[Change listing data]
══════════════════════════════
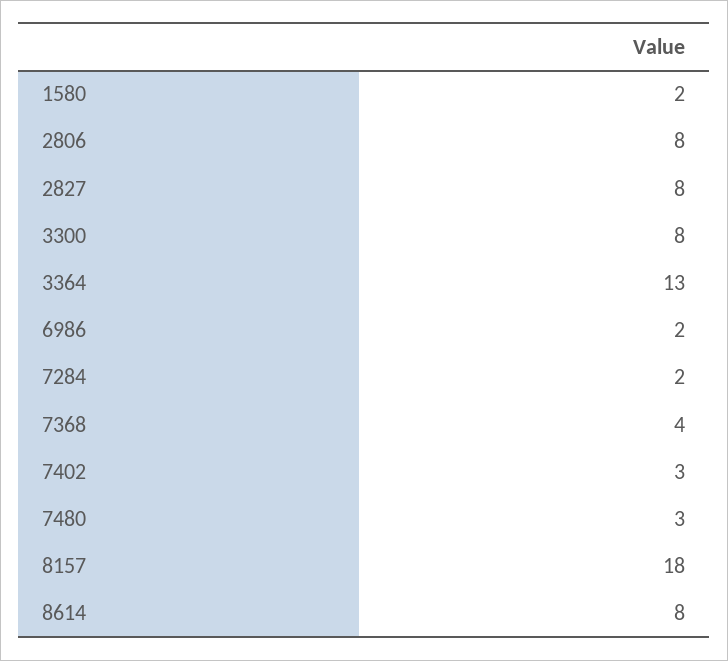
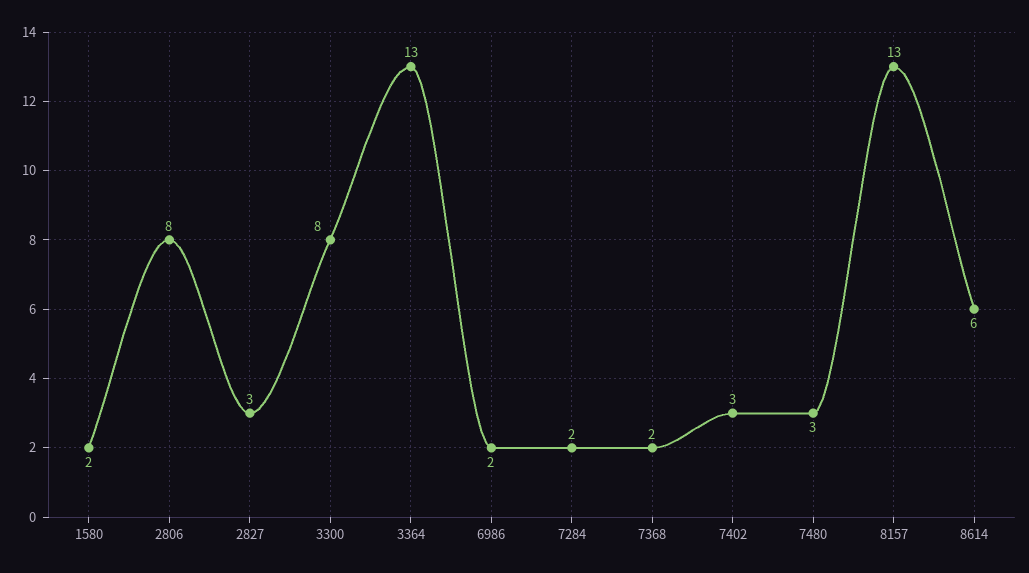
  {
    "1580": 2,
    "2806": 8,
-   "2827": 8,
+   "2827": 3,
    "3300": 8,
    "3364": 13,
    "6986": 2,
    "7284": 2,
-   "7368": 4,
+   "7368": 2,
    "7402": 3,
    "7480": 3,
-   "8157": 18,
+   "8157": 13,
-   "8614": 8
+   "8614": 6
  }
══════════════════════════════
-- What the exercise asks --
Produce a word-for-word copy of the records, omitting all images.

-- Solution to this task --
  {
    "1580": 2,
    "2806": 8,
-   "2827": 8,
+   "2827": 3,
    "3300": 8,
    "3364": 13,
    "6986": 2,
    "7284": 2,
-   "7368": 4,
+   "7368": 2,
    "7402": 3,
    "7480": 3,
-   "8157": 18,
+   "8157": 13,
-   "8614": 8
+   "8614": 6
  }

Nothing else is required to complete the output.